Peradventure, some one may object, that the pain and terror of dying so infinitely exceed all manner of imagination, that the best fencer will be quite out of his play when it comes to the push. Let them say what they will: to premeditate is doubtless a very great advantage; and besides, is it nothing to go so far, at least, without disturbance or alteration? Moreover, Nature herself assists and encourages us: if the death be sudden and violent, we have not leisure to fear; if otherwise, I perceive that as I engage further in my disease, I naturally enter into a certain loathing and disdain of life. I find I have much more ado to digest this resolution of dying, when I am well in health, than when languishing of a fever; and by how much I have less to do with the commodities of life, by reason that I begin to lose the use and pleasure of them, by so much I look upon death with less terror.
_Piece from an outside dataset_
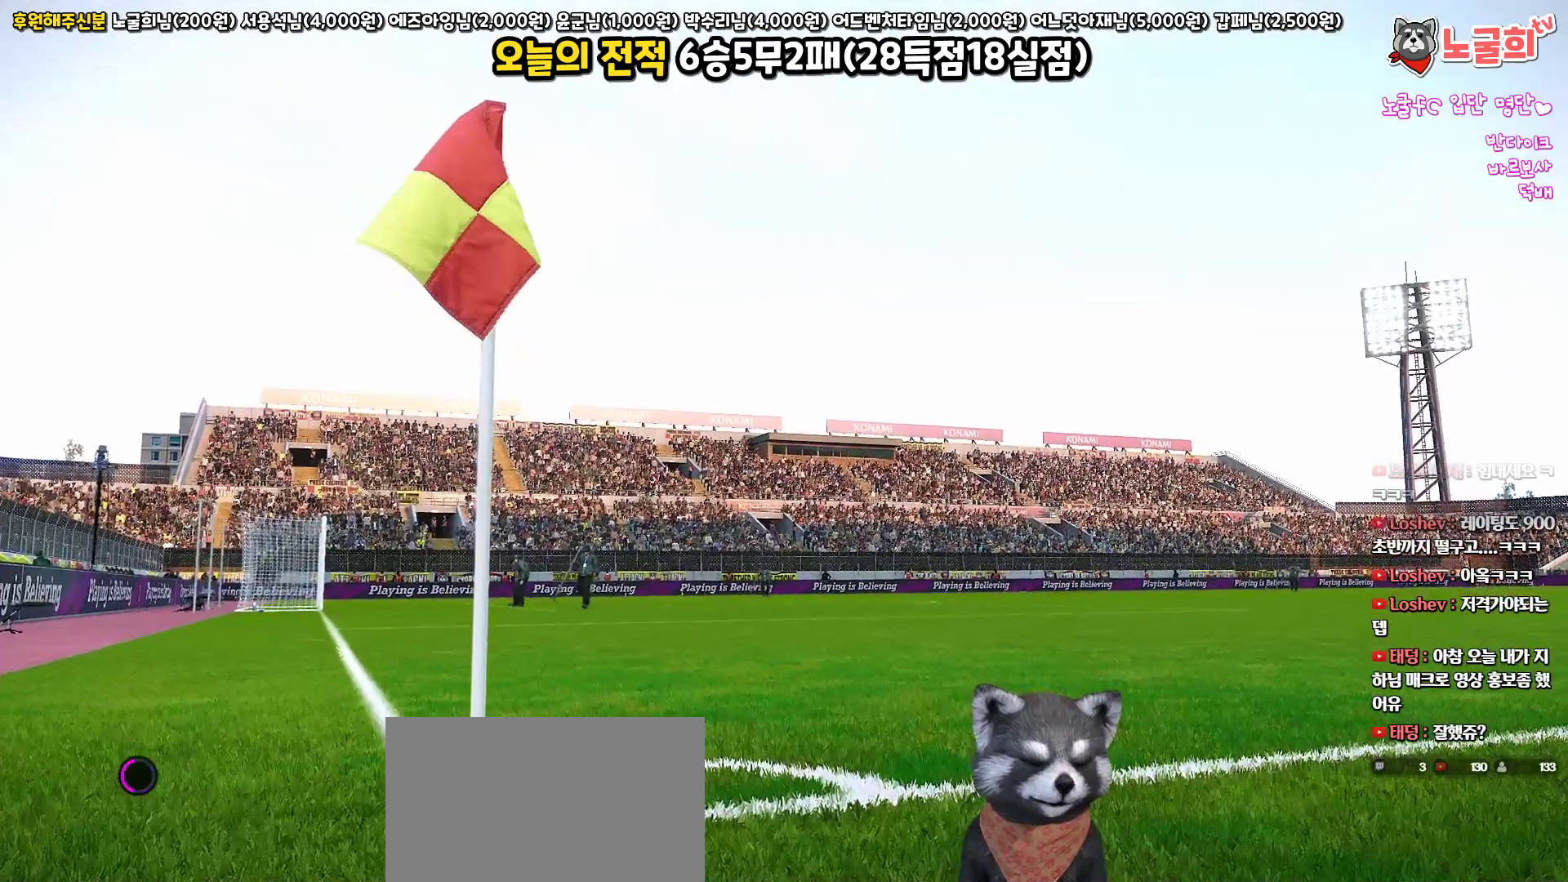
{"buttons": [], "left_stick": "center", "right_stick": "center", "events": [[83, "START", "up"], [167, "START", "down"], [283, "START", "up"], [383, "START", "down"], [483, "START", "up"]]}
Which makes me hope, that the further I remove from the first, and the nearer I approach to the latter, I shall the more easily exchange the one for the other. And, as I have experienced in other occurrences, that, as Caesar says, things often appear greater to us at distance than near at hand, I have found, that being well, I have had maladies in much greater horror than when really afflicted with them. The vigour wherein I now am, the cheerfulness and delight wherein I now live, make the contrary estate appear in so great a disproportion to my present condition, that, by imagination, I magnify those inconveniences by one-half, and apprehend them to be much more troublesome, than I find them really to be, when they lie the most heavy upon me; I hope to find death the same.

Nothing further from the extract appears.